__Exercise directions__:
Retype every line of the listing below without altering any character, spacing, or line order.

__Input data__:

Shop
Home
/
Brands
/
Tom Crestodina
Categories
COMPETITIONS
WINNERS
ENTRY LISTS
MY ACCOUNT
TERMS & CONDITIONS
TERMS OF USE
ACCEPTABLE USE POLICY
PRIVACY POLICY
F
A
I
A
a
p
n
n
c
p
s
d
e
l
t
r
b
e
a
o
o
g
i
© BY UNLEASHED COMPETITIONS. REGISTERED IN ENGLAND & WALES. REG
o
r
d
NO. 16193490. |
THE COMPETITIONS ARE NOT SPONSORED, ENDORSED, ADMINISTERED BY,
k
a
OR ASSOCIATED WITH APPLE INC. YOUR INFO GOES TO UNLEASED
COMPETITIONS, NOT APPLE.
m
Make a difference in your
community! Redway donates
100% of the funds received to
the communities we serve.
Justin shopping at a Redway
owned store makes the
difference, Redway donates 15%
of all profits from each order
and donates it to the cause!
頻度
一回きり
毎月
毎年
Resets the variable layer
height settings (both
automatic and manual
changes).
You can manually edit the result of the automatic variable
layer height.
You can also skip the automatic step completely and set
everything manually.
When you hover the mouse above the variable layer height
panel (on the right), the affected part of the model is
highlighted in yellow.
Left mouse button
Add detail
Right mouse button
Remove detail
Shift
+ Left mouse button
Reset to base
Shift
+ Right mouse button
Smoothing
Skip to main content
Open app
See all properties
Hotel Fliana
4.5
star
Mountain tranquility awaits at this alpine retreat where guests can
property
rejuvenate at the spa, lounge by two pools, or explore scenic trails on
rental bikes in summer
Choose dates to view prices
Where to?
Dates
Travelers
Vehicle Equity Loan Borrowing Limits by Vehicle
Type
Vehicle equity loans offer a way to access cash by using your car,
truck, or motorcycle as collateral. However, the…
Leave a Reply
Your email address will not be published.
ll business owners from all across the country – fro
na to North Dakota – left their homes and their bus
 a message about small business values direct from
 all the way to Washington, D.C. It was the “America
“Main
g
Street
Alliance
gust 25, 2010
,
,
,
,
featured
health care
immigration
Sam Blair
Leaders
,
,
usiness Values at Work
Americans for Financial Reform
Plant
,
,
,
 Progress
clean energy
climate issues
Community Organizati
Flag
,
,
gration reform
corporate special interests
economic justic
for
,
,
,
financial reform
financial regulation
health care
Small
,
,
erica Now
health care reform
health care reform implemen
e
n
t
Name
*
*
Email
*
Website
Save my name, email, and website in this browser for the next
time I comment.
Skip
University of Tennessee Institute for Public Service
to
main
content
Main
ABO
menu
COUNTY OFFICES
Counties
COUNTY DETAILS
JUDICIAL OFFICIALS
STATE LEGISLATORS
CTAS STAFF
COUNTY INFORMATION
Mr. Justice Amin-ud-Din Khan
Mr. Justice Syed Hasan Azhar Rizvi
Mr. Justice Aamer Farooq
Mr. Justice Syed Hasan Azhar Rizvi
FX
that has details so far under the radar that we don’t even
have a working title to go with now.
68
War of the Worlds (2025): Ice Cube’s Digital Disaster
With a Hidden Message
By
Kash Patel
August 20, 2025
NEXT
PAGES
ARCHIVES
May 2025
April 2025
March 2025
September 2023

__Written reply__:
Shop
Home
/
Brands
/
Tom Crestodina
Categories
COMPETITIONS
WINNERS
ENTRY LISTS
MY ACCOUNT
TERMS & CONDITIONS
TERMS OF USE
ACCEPTABLE USE POLICY
PRIVACY POLICY
F
A
I
A
a
p
n
n
c
p
s
d
e
l
t
r
b
e
a
o
o
g
i
© BY UNLEASHED COMPETITIONS. REGISTERED IN ENGLAND & WALES. REG
o
r
d
NO. 16193490. |
THE COMPETITIONS ARE NOT SPONSORED, ENDORSED, ADMINISTERED BY,
k
a
OR ASSOCIATED WITH APPLE INC. YOUR INFO GOES TO UNLEASED
COMPETITIONS, NOT APPLE.
m
Make a difference in your
community! Redway donates
100% of the funds received to
the communities we serve.
Justin shopping at a Redway
owned store makes the
difference, Redway donates 15%
of all profits from each order
and donates it to the cause!
頻度
一回きり
毎月
毎年
Resets the variable layer
height settings (both
automatic and manual
changes).
You can manually edit the result of the automatic variable
layer height.
You can also skip the automatic step completely and set
everything manually.
When you hover the mouse above the variable layer height
panel (on the right), the affected part of the model is
highlighted in yellow.
Left mouse button
Add detail
Right mouse button
Remove detail
Shift
+ Left mouse button
Reset to base
Shift
+ Right mouse button
Smoothing
Skip to main content
Open app
See all properties
Hotel Fliana
4.5
star
Mountain tranquility awaits at this alpine retreat where guests can
property
rejuvenate at the spa, lounge by two pools, or explore scenic trails on
rental bikes in summer
Choose dates to view prices
Where to?
Dates
Travelers
Vehicle Equity Loan Borrowing Limits by Vehicle
Type
Vehicle equity loans offer a way to access cash by using your car,
truck, or motorcycle as collateral. However, the…
Leave a Reply
Your email address will not be published.
ll business owners from all across the country – fro
na to North Dakota – left their homes and their bus
 a message about small business values direct from
 all the way to Washington, D.C. It was the “America
“Main
g
Street
Alliance
gust 25, 2010
,
,
,
,
featured
health care
immigration
Sam Blair
Leaders
,
,
usiness Values at Work
Americans for Financial Reform
Plant
,
,
,
 Progress
clean energy
climate issues
Community Organizati
Flag
,
,
gration reform
corporate special interests
economic justic
for
,
,
,
financial reform
financial regulation
health care
Small
,
,
erica Now
health care reform
health care reform implemen
e
n
t
Name
*
*
Email
*
Website
Save my name, email, and website in this browser for the next
time I comment.
Skip
University of Tennessee Institute for Public Service
to
main
content
Main
ABO
menu
COUNTY OFFICES
Counties
COUNTY DETAILS
JUDICIAL OFFICIALS
STATE LEGISLATORS
CTAS STAFF
COUNTY INFORMATION
Mr. Justice Amin-ud-Din Khan
Mr. Justice Syed Hasan Azhar Rizvi
Mr. Justice Aamer Farooq
Mr. Justice Syed Hasan Azhar Rizvi
FX
that has details so far under the radar that we don’t even
have a working title to go with now.
68
War of the Worlds (2025): Ice Cube’s Digital Disaster
With a Hidden Message
By
Kash Patel
August 20, 2025
NEXT
PAGES
ARCHIVES
May 2025
April 2025
March 2025
September 2023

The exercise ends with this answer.